Friday, October 9, 2009

Ebb and Flow

You know what bugs me, as a reader? This new trend where everything has to be all-action-all-the-time because we, as readers, have been immunized by the internet, television and movies to have short attention spans and want every moment to be an I-can't-put-it-down moment. What happened to good ole ebb and flow?

I'm reading this book, which shall remain nameless, in which the heroine is "startled nearly to death" by the loud noise some makes pounding on a door. The funny thing is this: she is watching the person pound on the door. So she should have expected a noise, just not the volume.

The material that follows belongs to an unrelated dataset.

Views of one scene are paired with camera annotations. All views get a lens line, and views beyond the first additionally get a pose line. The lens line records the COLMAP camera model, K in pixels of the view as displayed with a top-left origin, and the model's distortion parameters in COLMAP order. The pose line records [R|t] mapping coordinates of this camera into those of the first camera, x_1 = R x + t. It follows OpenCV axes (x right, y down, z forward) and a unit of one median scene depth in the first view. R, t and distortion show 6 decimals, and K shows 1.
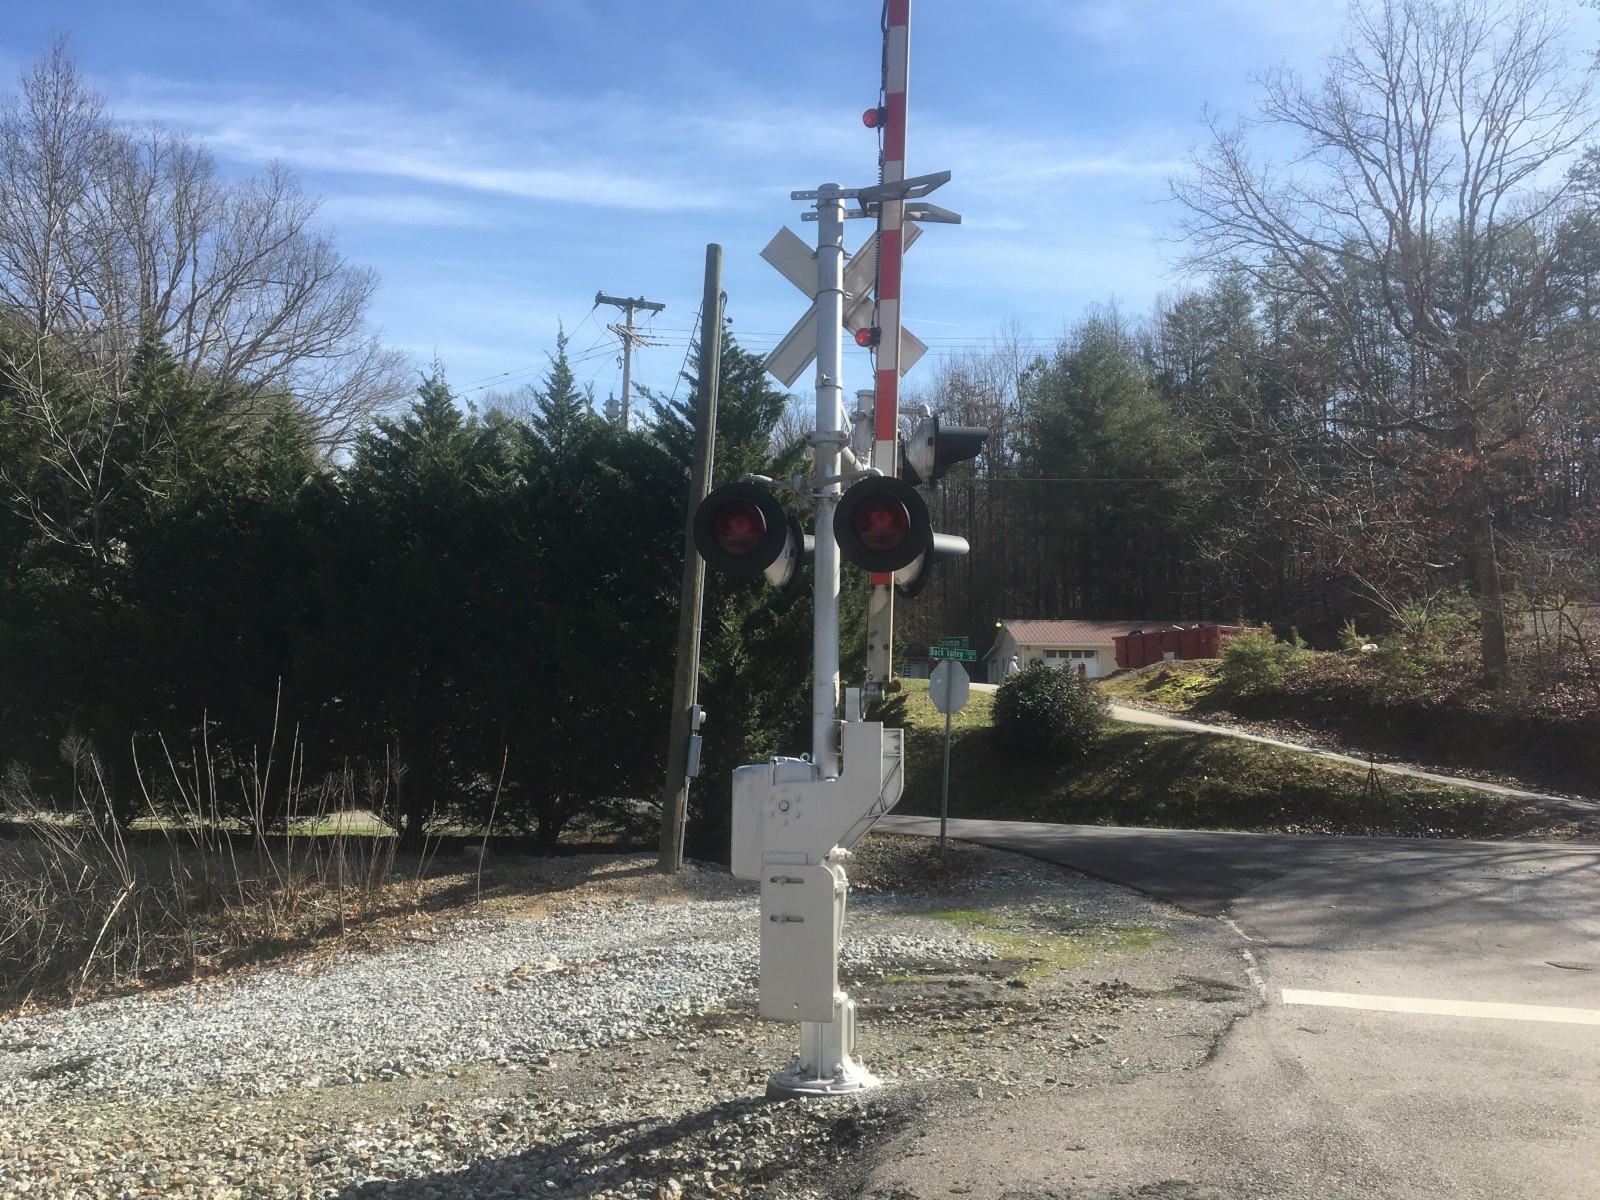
lens RADIAL K [[1325.9, 0, 783.9], [0, 1325.9, 597.4], [0, 0, 1]] dist [0.095505, -0.145576]
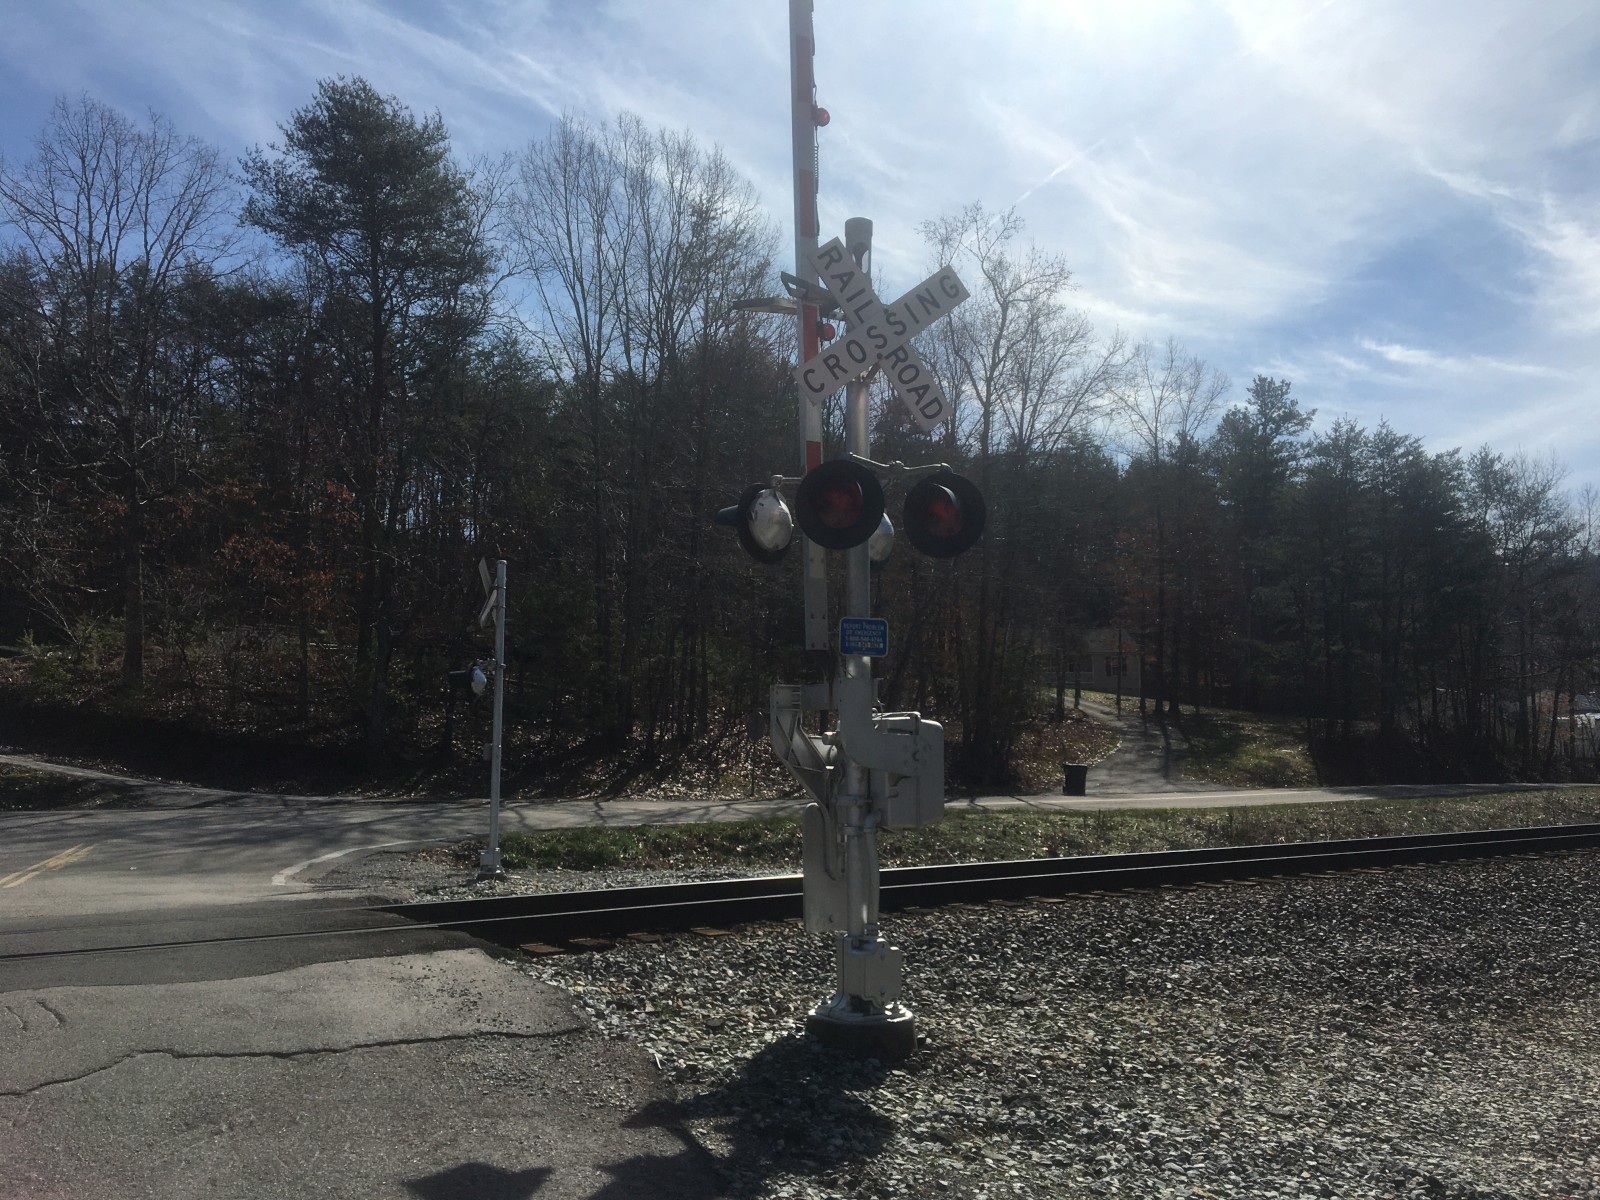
lens RADIAL K [[1325.9, 0, 783.9], [0, 1325.9, 597.4], [0, 0, 1]] dist [0.095505, -0.145576]
pose [[0.676510, 0.079522, 0.732127, 0.024899], [-0.079059, 0.996250, -0.035158, -0.024378], [-0.732177, -0.034096, 0.680260, -0.272434]]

Maybe it's just me, but "startled nearly to death" doesn't leave you far to go in the amping-up-the-dramatic-tension department. By making even the most innocuous scenes into Def Con One, the really dramatic scenes lose impact. She was scared nearly to death by a loud noise... so how am I supposed to feel when she's fighting for her life ten pages later? I've stopped feeling anything about this book and these characters because the author wants me to feel so much all the time. Every second is high drama, high tension.

Of course, the opposite can be an issue too. I watched There Will Be Blood last night. Two and a half hours that felt like four. Perhaps I was in the wrong mood for it. I just didn't have patience for long slow scenes with characters I didn't like. Huge long stretches of nothing happening were punctuated by moments of action and character interaction, but I couldn't make myself care about it when things were actually happening because my brain checked out during the extended pointless scenes of characters walking or swimming or just sitting. There were long stretches where the drama was so understated as to be nearly non-existent.

You know what movie was great at maintaining tension through long, slow scenes? Inglorious Bastards. It was surprisingly subtle, the way the tension flared through the silences. The inherent drama of each situation was played out to perfection. Even though very little was happening on an overt level, there was so much there. (Or maybe I just thought that because it's Quentin Terrantino and I knew gore might errupt at any moment.)

So the trick seems to be in finding the balance. The ebb and flow between too much and too little. It can't be all adrenaline all the time or the reader will burn out and lose interest. Even that Jason Statham movie where he has to keep his heartrate up or he dies has moments - albeit brief ones - of tension release.